それならいっその事マウンテンゴリラとかの方がまだ説得力がある。何せ実在しているのだから。
「そ、それじゃ……今頃なのはは?」
「分からないが……最悪、そのマウンテンゴリラに――」
言い終わるよりも前に陶器が割れる音がした。見ると其処には父士郎が持っていたご飯茶碗がその手の中で粉々に砕け散っているのが見える。
粉々になった陶器と共に辺りに白いご飯が飛び散る。
その光景に恐怖を感じた恭也は恐る恐る父士郎の視線を伺ってみる。
其処に居たのは今までの優しい父の顔などはなく、狂気に満ちた鬼神の如き殺気に満ち溢れた顔になっていた。

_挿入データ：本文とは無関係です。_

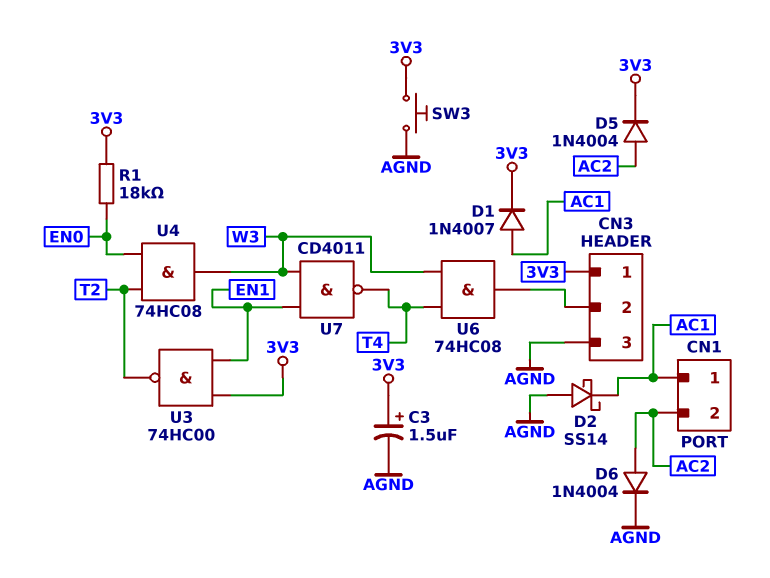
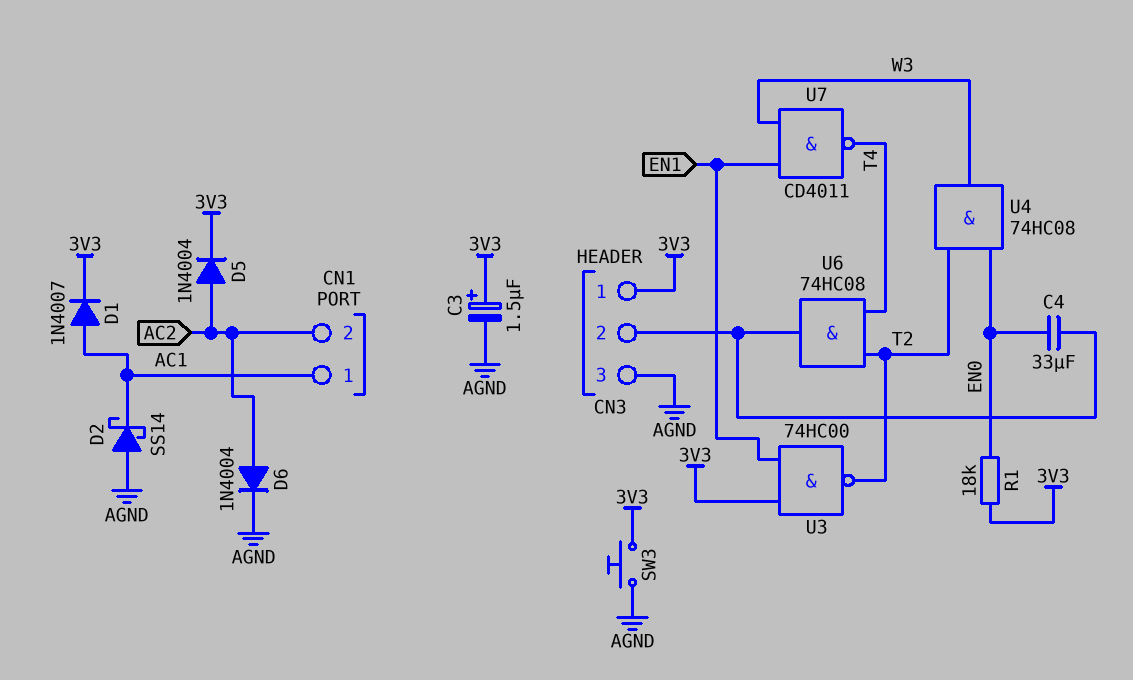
C4: none -> 33uF (CN3/2, EN0)
U6: AND 74HC08 (in T4, in W3, out CN3/2) -> AND 74HC08 (in T2, in T4, out CN3/2)

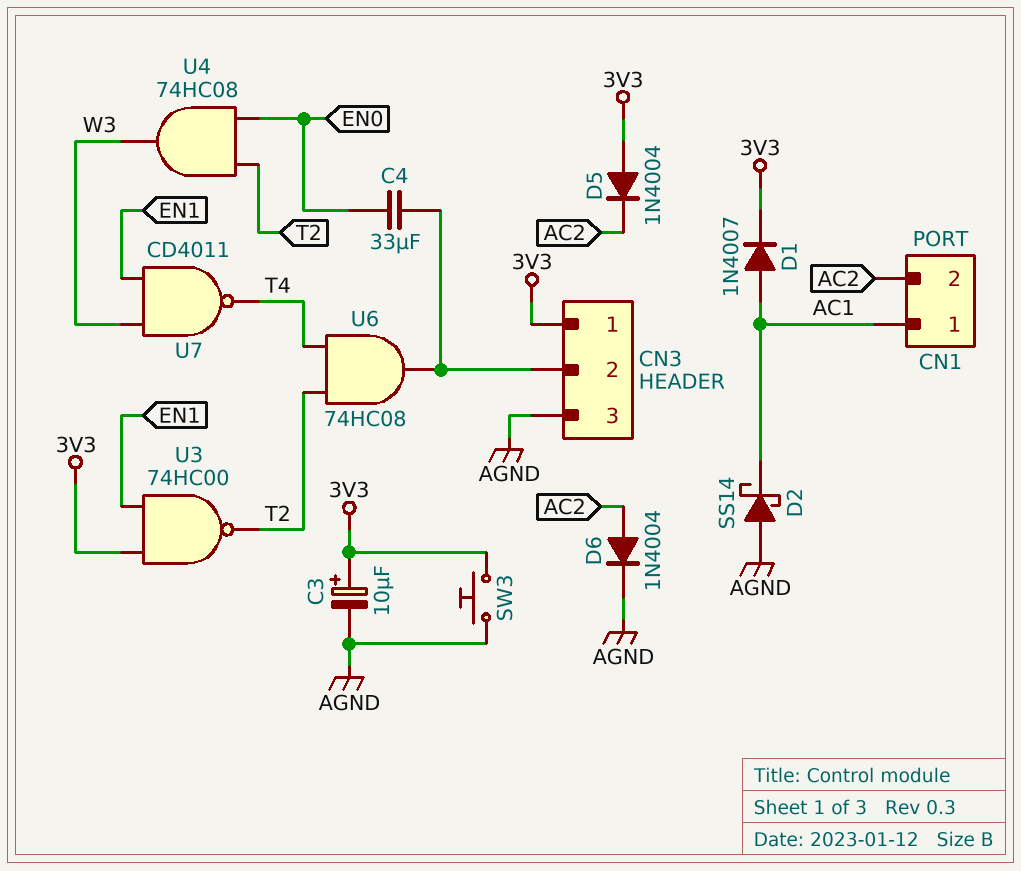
C3: 1.5uF (plus 3V3, minus AGND) -> 10uF (plus 3V3, minus AGND)
D5: diode 1N4004 (A AC2, K 3V3) -> diode 1N4004 (A 3V3, K AC2)
R1: 18k (3V3, EN0) -> none

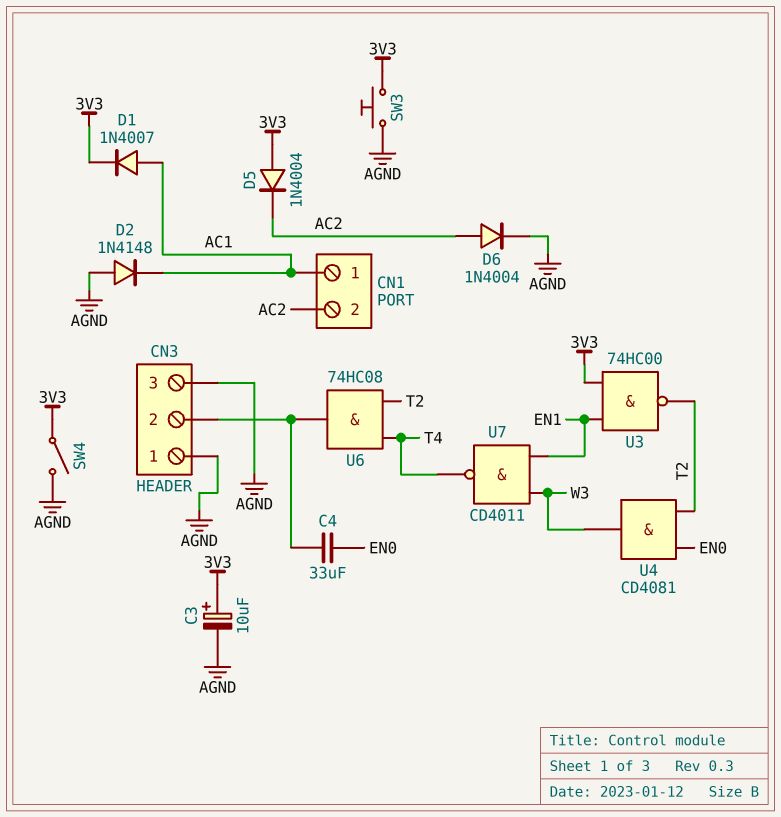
CN3 pin 1: 3V3 -> AGND
D2: schottky SS14 (A AGND, K AC1) -> diode 1N4148 (A AGND, K AC1)
SW4: none -> switch (3V3, AGND)
U4: AND 74HC08 (in EN0, in T2, out W3) -> AND CD4081 (in EN0, in T2, out W3)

「銀さん……そのゴリラ、殺しても罪にならないかなぁ? って言うか、俺自身の手でそのゴリラを地獄の底へ叩き落して良いかい? この手で、この刃でそのマウンテンゴリラをズタズタに引き裂いて構わないかぃ?」
「落ち着け、お前の気持ちは分かる。だが、お前は一家の大黒柱だ。そのお前が罪を犯してそれが世間に露呈したら、その先どうするつもりだ?」
「はっ!」
銀時のその言葉に士郎は黙り込んでしまった。幾ら逃げ出したとは言え、ゴリラは昨今貴重な保護動物として扱われている。その動物を勝手に殺してしまえばそれこそ罪になる。そうなってしまいそのまま務所ぶち込まれてしまった場合、誰が家族を養っていくのだろうか?

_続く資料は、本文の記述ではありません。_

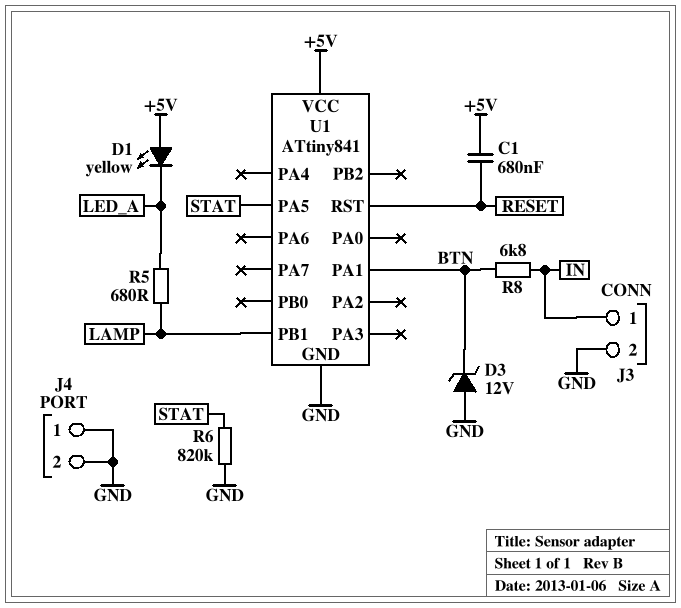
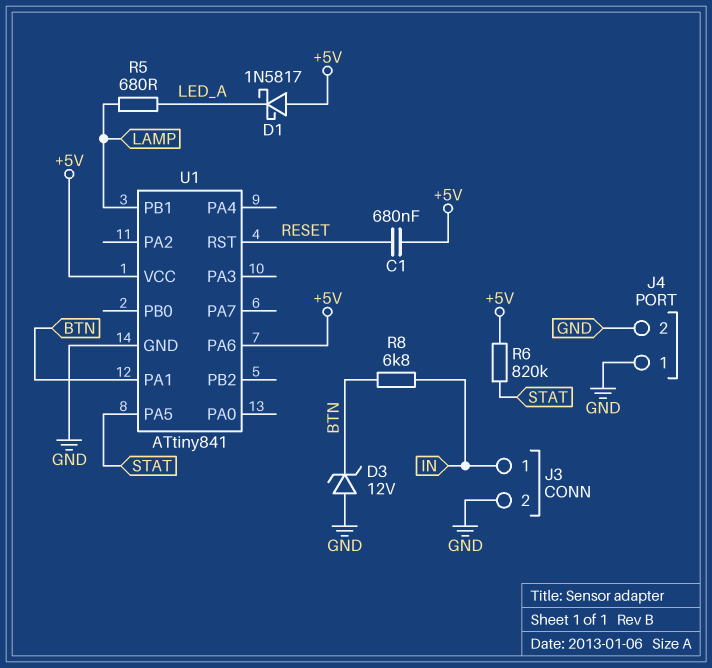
D1: LED yellow (A +5V, K LED_A) -> schottky 1N5817 (A +5V, K LED_A)
R6: 820k (GND, STAT) -> 820k (+5V, STAT)
U1 pin PA6: none -> +5V

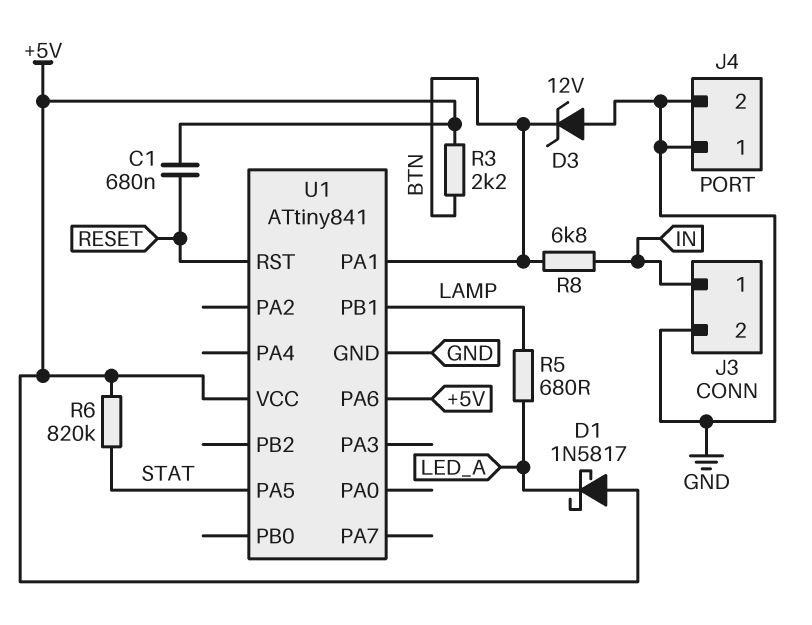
R3: none -> 2.2k (+5V, BTN)

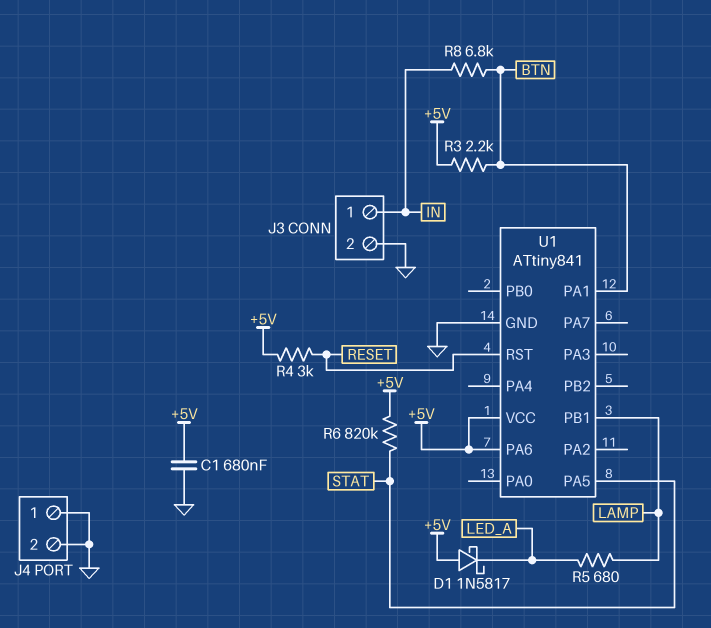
C1: 680nF (+5V, RESET) -> 680nF (+5V, GND)
D3: zener 12V (A GND, K BTN) -> none
R4: none -> 3k (+5V, RESET)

その先を考えただけで、今まで湧き上がっていた怒りの炎が萎んでいくのを感じていた。
出来ない。出来る訳がないのだ。
そう考えただけで士郎は動けなかったのだ。そんな士郎の肩に銀時がそっと手を置く。
「安心しろ。なのはは俺達が責任を助けてやる。お前はなにもせずふんぞり返って待ってろや。お前がやらなくても俺達が変わりにそのマウンテンゴリリアをしばき倒してやっからよぉ」
「ぎ、銀さん……有り難う、本当に有り難う! 銀さん……」
気がつけば、士郎は泣いていた。大の大人が滝の様に涙を流して泣いていたのだ。
そんな士郎を銀時がそっと背中を擦って宥めていた。大人同士の熱い友情の光景だった。
新八も思わず目の辺りが熱くなるのを感じていた。
だが、その感情も銀時の顔を見ただけでアッサリと吹き飛ぶ事となってしまった。